In the news this week was word that in the first ECB auction of dollars since the Fed dropped the price and the collateralization requirements on swap lines last week, demand soared from less than $1 billion to $50.7 billion. Comments are to the effect that the lower rate “removed the stigma” of borrowing from the central bank. (See NY Times article)
Excuse me! I would have thought that when you drop the price and sales soar, that mean the new price is attractive. It must mean that the banks could borrow at 59 basis points (109 basis points at the last auction) for 84 days and invest at a profitable spread in something that requires little regulatory capital, such as a triple-A dollar-denominated bond that comes due in a year. Yes, there is interest rate risk and there is liquidity risk. But these are banks; their raison d’etre is said to be “maturity transformation”.
Thirty-four banks took part in this scheme, suggesting to me that this is a broad-based way to increase earnings with little apparent risk.
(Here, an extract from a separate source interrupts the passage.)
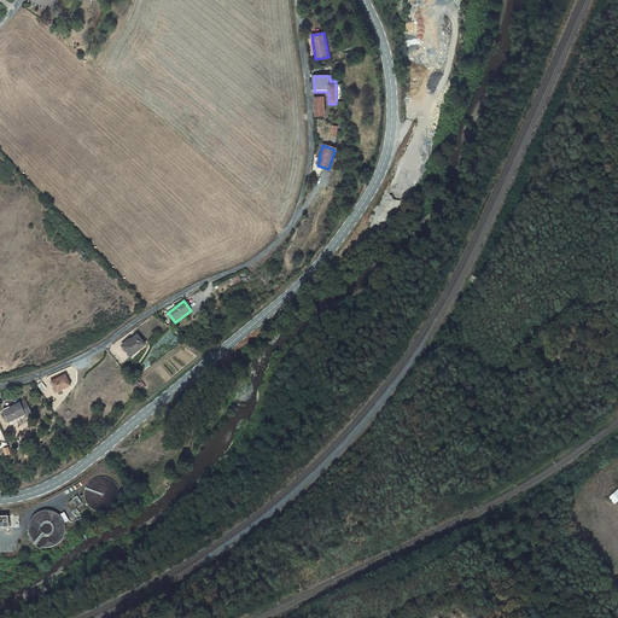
[(139,334),(121,349),(128,359),(146,344),(139,334)]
What does that mean for the proposition that banks tapping the ECB’s dollar facilities are cash-strapped because they have lost access to the U.S. money market funds? It suggests to me that not so many are as cash-strapped as they have been said to be. They lost the money market funds months ago and have made whatever arrangements they have made in the interim. The borrowings this week suggest that European banks will borrow from the ECB in order to make profits. Yes, the stigma has been removed. Earnings will go up. Greed is good.
Disclosure: I have no positions in any stocks mentioned, and no plans to initiate any positions within the next 72 hours.